As they search for that message, the death toll mounts and medical facilities can't keep up. In Bangkok's portside slum Klong Toey, those turned away from hospitals often end up with Father Joe Maier. A Redemptorist priest who came to Thailand 33 years ago, he tends to those sick and dying of AIDS in his 45-bed hospice. A new facility with 150 beds is under construction, but if he had 500, Father Joe says, they would all be full. "If you want to fight aids, it has to be total war," he says. "The entire community must be involved, because AIDS affects the entire community. This is not a fight we can leave to big drug companies or the government." Father Joe certainly isn't waiting for them to take the lead: about 95% of his funds come from private donations.

At the hospice, no one knows how much longer 11-year-old Nong Bhoei has to live. She was born with HIV in Klong Toey, where violence and drug addiction are rife. Her mother, a janitor, and father, a trucker, hadn't known they were infected. When she was nine, Nong Bhoei awoke one morning and watched as her mother, then suffering from full-blown aids, hanged herself. Wanting nothing more to do with his family, her father abandoned her at Father Joe's hospice. She weighed just 12 kg at the time. A private donor is paying for her treatment with antiretroviral drugs. She's up to 22 kg, although her ghost-white skin is still dappled with maroon blotches. Surrounded by wards filled with the skeletal figures of those dying from the same disease she has, Nong Bhoei somehow manages to smile. "I want to go school," she says. Usanee Kanngeon, who cares for the 16 HIV-infected children at the hospice, says she may get her wish. If her infections keep healing and she puts on a bit more weight, she may be able to attend secondary school next semester. "She's a fighter," Usanee says. "But there is no way to know if her health will continue to improve. When they get ill and go, they go so quickly."

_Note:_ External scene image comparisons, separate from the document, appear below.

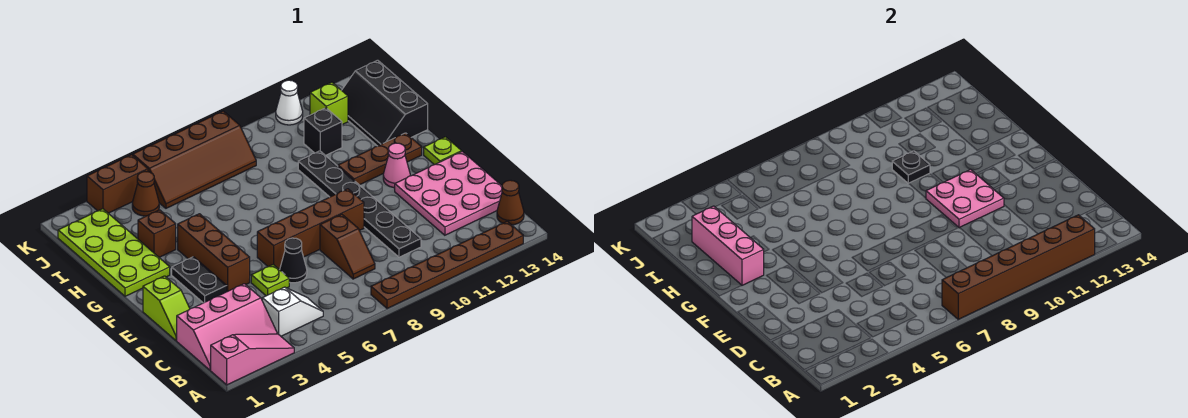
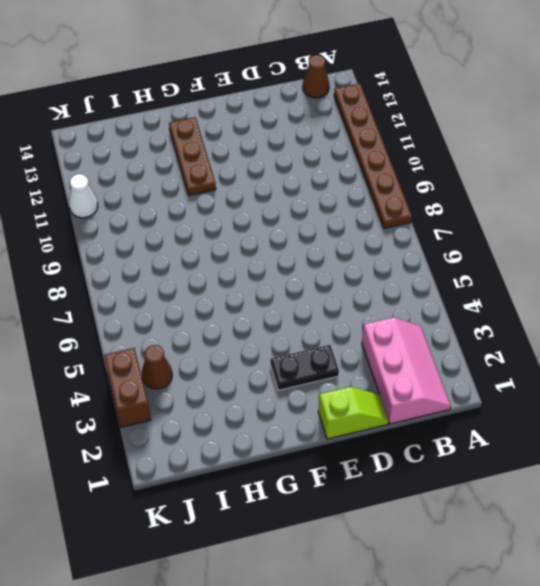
none -> pink 1x3 slope [211,334,294,385]
none -> white 1x2 slope [262,287,323,336]
none -> brown 1x2 slope [320,214,375,279]
none -> black 1x6 plate [298,151,421,257]

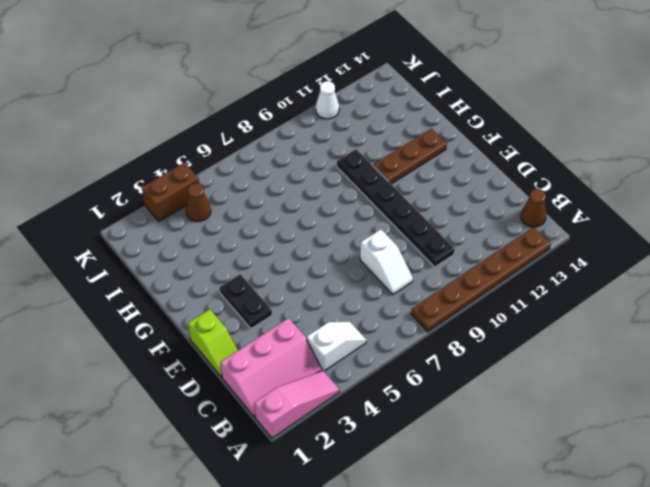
white 1x2 slope [360,229,413,295] -> brown 1x2 slope [320,214,375,279]
none -> pink 3x3 plate [395,152,502,235]
none -> lime 1x1 plate [251,265,289,296]
none -> black 1x1 cone [280,238,307,283]
none -> brown 1x3 brick [178,214,250,292]

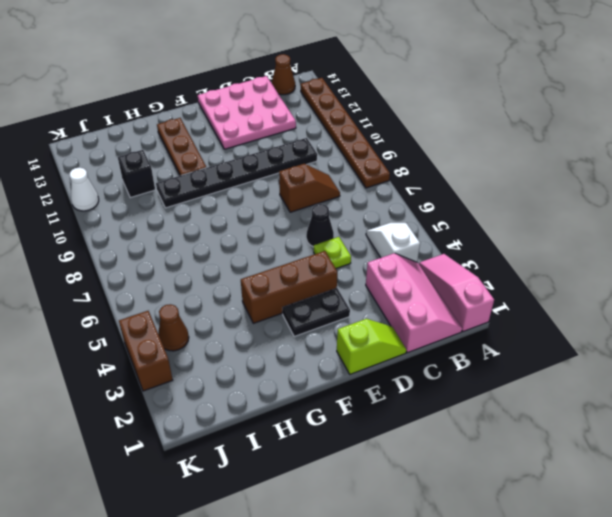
none -> brown 1x4 brick [257,189,364,269]
none -> pink 1x1 cone [383,143,410,188]
none -> lime 1x1 plate [424,137,462,165]
none -> lime 2x4 plate [58,209,170,296]

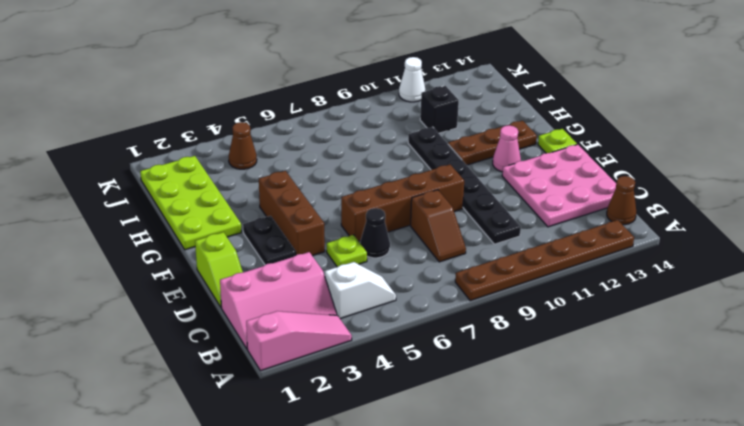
none -> brown 1x1 brick [138,210,176,257]
none -> black 2x3 slope [342,60,428,146]
none -> brown 2x4 slope [133,111,256,208]
none -> lime 1x1 brick [310,82,348,125]

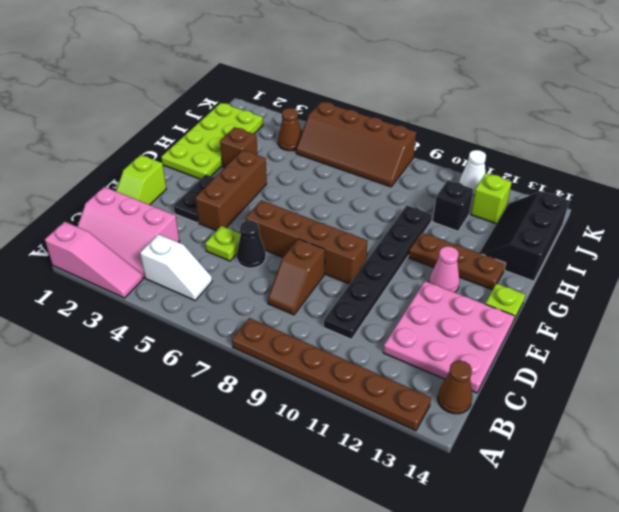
none -> brown 1x2 brick [87,155,148,213]
none -> brown 1x6 brick [942,215,1095,319]
none -> pink 2x2 plate [926,169,1004,228]
none -> pink 1x3 brick [692,206,764,285]

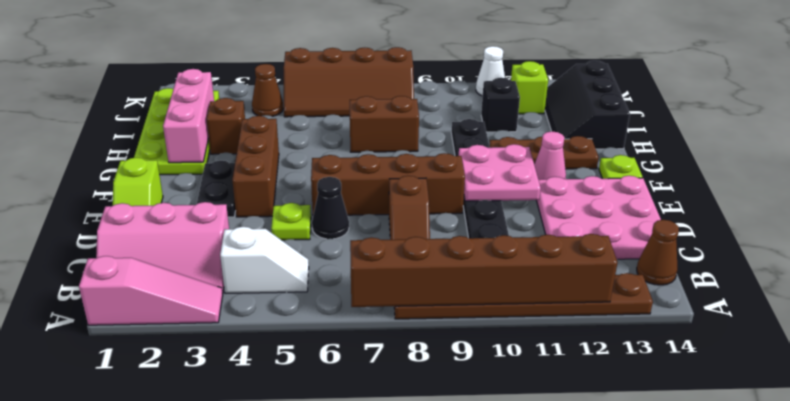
brown 1x2 brick [350,96,419,152] -> brown 1x2 brick moved to [87,155,148,213]
none -> black 1x1 plate [892,151,930,184]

Nong Bhoei is part of what's known as the sixth wave. When AIDS first hit Thailand it started with homosexuals, then spread to drug users. The third wave infected prostitutes, while the fourth swept over their customers. They, in turn, infected wives and girlfriends, the fifth wave. The sixth consists of the children of those women. But few believe this is the final wave. "The situation is only going to get worse," Usanee says. "We should be getting more government support, but we're not." Government spokesman Akaphol says the state's resolve shouldn't be measured just in terms of money. "The AIDS budget is less, but it's being spent more effectively," he says. The only thing measurable is that the tide of death is rising across Thailand once again.